With the arrival of an early Spring, I’m getting excited about asparagus! And for me, freshly crisp asparagus calls for a Sauce Gribiche. A great classic of French Cuisine, the Gribiche is a flavorsome mayonnaise-style sauce packed with capers, cornichons and fresh herbs.
And while still today an utter classic, it is one of those concoctions that’s still hard to put a label on … Is it a sauce? A mayonnaise? A dip? A condiment? A relish? I like to think it can be any of them! (I mean, is it important to put a tight label on everything?)
It’s creamy like a mayonnaise, tart like a relish, delicately salty like a sauce and refreshing like a seasonal condiment.
Sauce Gribiche is so versatile, which you can see from all the different ways it can be enjoyed. Classically in French Cuisine, Sauce Gribiche is to be served over a slice of calf’s head (a common French delicatessen find), boiled chicken (hot or cold), a meaty fish (hot or cold, usually mackerel or cod), tripe and meat terrines.
Although, in modern days you’ll probably see it more often served with “crudites” (shredded carrots, shredded celeriac, sliced tomatoes) and as a dressing in a lettuce salad.
My favourite way is to serve it with cooled asparagus (cooked, but they need to have a crunch still).
It is also delicious in a potato salad or as filling to make deviled eggs. See, so versatile!
- The first step for this sauce is the blending of a hard boiled egg yolk with mustard, to the consistency of a paste.

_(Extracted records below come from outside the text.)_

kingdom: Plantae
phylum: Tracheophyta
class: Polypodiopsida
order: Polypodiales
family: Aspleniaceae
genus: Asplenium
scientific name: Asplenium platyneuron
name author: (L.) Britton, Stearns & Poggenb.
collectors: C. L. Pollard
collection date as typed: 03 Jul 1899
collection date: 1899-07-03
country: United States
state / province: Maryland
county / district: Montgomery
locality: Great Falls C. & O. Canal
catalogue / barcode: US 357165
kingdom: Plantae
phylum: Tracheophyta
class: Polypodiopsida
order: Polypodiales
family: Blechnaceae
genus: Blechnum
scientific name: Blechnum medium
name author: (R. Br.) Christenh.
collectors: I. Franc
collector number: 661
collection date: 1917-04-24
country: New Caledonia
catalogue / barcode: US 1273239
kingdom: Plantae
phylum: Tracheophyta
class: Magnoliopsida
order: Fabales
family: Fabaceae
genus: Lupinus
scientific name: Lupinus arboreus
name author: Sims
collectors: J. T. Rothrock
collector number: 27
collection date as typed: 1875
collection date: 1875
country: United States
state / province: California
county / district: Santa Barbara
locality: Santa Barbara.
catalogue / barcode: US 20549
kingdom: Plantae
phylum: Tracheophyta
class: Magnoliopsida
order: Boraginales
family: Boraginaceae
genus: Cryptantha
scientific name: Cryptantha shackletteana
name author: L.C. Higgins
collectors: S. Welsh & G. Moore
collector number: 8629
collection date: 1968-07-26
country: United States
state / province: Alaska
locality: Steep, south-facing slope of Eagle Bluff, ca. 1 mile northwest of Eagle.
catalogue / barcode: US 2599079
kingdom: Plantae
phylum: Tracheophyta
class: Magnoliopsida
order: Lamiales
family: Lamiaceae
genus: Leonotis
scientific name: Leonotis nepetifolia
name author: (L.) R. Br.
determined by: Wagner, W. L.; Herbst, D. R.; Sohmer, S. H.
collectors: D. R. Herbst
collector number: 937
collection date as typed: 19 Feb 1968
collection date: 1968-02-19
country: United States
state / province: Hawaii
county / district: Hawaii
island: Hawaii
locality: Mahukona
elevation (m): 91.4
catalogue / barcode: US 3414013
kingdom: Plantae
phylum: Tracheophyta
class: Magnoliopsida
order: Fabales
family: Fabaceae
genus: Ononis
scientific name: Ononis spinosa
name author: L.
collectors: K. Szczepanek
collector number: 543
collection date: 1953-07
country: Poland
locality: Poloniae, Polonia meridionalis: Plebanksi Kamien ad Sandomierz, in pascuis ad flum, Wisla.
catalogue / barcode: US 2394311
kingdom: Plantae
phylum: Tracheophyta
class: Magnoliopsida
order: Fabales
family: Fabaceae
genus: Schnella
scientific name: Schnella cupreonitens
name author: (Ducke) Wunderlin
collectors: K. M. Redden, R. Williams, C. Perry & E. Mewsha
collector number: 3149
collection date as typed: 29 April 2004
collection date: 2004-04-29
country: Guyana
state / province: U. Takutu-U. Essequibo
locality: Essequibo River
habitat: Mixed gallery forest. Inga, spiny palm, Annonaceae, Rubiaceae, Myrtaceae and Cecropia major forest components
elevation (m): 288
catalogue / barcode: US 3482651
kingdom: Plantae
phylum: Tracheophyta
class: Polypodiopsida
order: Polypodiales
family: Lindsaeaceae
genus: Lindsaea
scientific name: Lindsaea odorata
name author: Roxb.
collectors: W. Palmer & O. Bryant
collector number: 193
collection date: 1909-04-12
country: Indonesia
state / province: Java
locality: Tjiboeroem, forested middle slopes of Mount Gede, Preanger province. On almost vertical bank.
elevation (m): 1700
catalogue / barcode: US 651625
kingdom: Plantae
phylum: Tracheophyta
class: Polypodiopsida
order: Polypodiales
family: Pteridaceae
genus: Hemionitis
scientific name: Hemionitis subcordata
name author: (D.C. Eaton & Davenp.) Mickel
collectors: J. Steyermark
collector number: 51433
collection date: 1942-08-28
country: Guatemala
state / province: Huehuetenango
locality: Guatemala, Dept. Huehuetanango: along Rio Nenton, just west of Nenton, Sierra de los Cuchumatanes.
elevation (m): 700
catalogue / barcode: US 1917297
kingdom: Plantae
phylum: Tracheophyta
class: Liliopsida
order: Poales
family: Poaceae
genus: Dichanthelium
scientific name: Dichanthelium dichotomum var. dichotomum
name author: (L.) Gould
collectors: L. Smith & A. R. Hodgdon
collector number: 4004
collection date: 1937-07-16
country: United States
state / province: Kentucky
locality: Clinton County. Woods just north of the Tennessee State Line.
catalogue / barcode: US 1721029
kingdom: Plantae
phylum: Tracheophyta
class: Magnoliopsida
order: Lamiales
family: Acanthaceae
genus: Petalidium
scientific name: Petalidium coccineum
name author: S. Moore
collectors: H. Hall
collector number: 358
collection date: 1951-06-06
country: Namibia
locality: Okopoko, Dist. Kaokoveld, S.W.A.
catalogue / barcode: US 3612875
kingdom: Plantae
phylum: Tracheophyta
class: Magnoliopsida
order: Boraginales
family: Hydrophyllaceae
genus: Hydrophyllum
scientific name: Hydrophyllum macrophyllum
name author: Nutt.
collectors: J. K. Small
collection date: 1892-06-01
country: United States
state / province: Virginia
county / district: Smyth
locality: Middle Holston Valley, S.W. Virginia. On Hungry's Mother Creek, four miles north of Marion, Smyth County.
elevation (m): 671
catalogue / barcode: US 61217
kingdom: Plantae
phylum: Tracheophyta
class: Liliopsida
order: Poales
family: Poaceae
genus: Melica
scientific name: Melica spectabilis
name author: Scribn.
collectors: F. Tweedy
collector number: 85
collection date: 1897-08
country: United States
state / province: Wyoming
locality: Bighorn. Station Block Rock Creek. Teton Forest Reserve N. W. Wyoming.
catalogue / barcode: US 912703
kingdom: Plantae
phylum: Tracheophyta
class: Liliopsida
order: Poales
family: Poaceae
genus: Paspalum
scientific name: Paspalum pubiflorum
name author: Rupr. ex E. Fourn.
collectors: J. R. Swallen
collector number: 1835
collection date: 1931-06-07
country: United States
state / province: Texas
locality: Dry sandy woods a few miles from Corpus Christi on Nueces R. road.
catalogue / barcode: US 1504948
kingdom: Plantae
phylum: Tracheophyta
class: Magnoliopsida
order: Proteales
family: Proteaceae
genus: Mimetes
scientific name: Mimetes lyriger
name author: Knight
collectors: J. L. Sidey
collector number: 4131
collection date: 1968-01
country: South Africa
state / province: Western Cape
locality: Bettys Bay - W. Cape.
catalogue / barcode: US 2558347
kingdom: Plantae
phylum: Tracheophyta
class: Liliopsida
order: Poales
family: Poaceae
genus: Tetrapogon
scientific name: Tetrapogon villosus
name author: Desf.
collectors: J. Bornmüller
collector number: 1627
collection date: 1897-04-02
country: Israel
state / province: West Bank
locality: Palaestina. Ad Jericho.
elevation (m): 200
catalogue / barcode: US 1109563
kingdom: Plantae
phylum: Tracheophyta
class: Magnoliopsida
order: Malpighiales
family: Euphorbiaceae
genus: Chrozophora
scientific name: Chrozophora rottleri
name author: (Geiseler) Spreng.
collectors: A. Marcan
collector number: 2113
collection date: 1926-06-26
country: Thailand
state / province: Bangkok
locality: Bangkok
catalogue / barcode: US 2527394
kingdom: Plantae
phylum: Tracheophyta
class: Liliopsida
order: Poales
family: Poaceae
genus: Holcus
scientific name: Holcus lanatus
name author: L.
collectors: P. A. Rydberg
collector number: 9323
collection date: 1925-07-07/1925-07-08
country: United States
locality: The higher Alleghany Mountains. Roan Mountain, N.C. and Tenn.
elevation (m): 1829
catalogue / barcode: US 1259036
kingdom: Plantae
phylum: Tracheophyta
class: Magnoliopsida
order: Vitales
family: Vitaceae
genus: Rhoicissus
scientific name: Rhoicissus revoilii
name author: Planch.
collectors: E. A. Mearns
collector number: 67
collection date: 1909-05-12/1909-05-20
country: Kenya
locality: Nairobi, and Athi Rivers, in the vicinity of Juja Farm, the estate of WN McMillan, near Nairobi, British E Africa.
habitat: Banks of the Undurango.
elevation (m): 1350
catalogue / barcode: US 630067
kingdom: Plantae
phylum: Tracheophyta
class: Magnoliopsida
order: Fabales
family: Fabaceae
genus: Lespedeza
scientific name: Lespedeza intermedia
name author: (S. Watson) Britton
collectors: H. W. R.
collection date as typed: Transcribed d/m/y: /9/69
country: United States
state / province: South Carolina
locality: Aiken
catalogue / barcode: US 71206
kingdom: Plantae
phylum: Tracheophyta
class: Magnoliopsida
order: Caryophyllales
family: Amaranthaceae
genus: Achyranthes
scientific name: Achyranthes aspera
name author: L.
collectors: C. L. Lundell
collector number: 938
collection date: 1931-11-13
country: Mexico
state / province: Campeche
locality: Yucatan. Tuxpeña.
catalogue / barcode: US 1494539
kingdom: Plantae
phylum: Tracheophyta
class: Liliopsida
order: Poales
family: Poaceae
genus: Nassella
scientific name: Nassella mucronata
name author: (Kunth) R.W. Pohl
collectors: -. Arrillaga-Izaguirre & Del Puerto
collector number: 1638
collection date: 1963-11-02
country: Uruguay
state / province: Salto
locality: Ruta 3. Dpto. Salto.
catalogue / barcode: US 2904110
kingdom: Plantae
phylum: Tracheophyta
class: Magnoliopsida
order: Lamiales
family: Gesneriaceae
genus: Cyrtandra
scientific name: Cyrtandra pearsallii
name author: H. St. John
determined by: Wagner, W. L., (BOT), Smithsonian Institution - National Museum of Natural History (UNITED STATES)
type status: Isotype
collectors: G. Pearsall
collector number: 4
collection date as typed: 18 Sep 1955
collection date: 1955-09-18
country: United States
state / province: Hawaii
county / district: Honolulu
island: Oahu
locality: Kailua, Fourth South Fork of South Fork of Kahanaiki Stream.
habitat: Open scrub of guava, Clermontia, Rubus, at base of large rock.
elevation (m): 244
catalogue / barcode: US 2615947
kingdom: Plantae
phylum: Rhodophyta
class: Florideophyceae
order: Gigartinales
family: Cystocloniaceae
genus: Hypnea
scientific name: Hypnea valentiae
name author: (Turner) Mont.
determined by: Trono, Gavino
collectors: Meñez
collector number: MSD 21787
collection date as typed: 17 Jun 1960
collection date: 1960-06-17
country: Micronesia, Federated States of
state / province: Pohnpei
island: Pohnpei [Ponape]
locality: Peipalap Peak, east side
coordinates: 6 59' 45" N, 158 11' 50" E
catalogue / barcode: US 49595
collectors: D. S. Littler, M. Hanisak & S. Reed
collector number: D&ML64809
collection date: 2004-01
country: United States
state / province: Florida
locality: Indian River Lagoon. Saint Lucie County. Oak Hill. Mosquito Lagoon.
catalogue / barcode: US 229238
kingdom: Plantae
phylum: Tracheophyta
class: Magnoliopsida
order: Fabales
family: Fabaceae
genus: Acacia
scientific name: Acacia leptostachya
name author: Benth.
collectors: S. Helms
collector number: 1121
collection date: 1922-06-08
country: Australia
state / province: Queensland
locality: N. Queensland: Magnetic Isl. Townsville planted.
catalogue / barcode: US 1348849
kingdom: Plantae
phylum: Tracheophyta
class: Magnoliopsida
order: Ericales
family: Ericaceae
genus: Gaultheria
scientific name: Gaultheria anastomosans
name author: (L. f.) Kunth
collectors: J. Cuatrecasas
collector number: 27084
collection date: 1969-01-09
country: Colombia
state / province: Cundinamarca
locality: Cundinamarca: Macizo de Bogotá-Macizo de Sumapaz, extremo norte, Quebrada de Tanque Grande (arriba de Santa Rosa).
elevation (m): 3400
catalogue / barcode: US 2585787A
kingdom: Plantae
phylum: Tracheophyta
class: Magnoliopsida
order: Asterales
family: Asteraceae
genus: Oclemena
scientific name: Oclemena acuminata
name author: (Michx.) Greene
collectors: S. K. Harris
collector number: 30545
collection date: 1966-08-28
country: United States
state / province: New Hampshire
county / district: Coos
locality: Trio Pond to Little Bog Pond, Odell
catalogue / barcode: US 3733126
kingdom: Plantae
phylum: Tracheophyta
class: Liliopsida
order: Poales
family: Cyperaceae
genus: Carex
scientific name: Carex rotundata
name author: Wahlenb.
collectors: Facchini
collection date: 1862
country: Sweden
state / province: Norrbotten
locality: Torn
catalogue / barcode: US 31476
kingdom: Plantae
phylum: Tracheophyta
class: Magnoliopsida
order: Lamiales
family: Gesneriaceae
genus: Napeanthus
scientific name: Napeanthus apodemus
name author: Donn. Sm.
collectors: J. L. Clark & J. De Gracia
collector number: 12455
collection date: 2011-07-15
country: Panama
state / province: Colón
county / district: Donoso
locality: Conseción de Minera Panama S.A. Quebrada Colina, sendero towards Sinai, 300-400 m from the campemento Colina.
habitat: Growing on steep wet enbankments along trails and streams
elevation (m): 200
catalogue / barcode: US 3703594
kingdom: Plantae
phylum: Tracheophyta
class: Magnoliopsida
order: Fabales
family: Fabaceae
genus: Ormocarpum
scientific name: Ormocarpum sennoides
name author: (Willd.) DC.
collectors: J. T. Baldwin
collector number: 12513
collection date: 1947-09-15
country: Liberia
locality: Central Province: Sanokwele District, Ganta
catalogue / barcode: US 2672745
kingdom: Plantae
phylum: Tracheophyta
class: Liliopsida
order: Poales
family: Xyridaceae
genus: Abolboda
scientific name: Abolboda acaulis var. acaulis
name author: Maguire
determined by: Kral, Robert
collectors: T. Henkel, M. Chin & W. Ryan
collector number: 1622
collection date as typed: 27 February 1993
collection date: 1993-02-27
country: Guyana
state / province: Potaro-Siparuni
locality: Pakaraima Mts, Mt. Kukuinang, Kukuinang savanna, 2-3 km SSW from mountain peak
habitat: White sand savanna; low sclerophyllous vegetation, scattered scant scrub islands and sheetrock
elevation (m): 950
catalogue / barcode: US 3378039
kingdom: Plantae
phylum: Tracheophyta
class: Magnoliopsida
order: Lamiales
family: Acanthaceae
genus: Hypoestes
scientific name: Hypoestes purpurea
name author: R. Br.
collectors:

This can be done in a mortar and pestle (like I did here) or in a simple bowl using the back of a spoon.
- A classic Sauce Gribiche is made with a bunch of mix chopped herbs, including flat-leaf parsley, chervil and/or tarragon. My own twist is that I like to add dill (instead of tarragon), which I find pairs perfectly with cornichons, eggs and capers.
- The classic French recipe calls for “cornichon” (small French-style sour gerkhins). Here in North America, you can find Maille Cornichons, that taste just like the ones in France. As a substitute, you can use dill pickles.
- If you do not have canola oil or grapeseed oil, you can substitute with extra-virgin olive oil. The taste will be slightly fruitier, but the difference will be really subtle in the end.
If you try this Sauce Gribiche let me know! Leave a comment or share a photo using #pardonyourfrench on Instagram.
1 large egg, hard-boiled.
1 teaspoon Dijon mustard
1/3 cup canola oil (or grapeseed).
1 teaspoon red wine vinegar
8 to 10 small capers; drained, rinsed, and squeezed dry
about 1/4 cup (gently-packed) mixed chopped herbs; flat-leaf parsley, chervil, and/or tarragon
salt and freshly-ground black pepper
1 bunch of fresh asparagus
For the sauce:
Peel the egg and separate the egg white from the yolk. Chop the egg whites in tiny cubes. Put the egg yolk, mustard and a pinch of salt in a mortar and pestle (or a bowl) and mash together until it becomes a smooth paste.
Transfer to a larger bowl, add the vinegar and then the oil, drop by drop, continuously whisking with a fork as if making mayonnaise. Keep the sauce creamy by adding small amounts of vinegar or warm water, as necessary.
Finish off the sauce by adding the chopped egg whites, cornichons, capers and chopped herbs. Taste and adjust the seasoning if needed.
For the asparagus:
Remove the woody ends, by gently bending the end of each asparagus spear until it snaps naturally.
Add the asparagus to a pan of boiling water. Cook for 2 minutes until bright green, and transfer immediately to an ice-bath. Let sit in the ice-bath for 4-5 minutes, drain and pat the asparagus gently with a paper towel to dry off.
Arrange the asparagus on a plate and drop the sauce on top by dollops.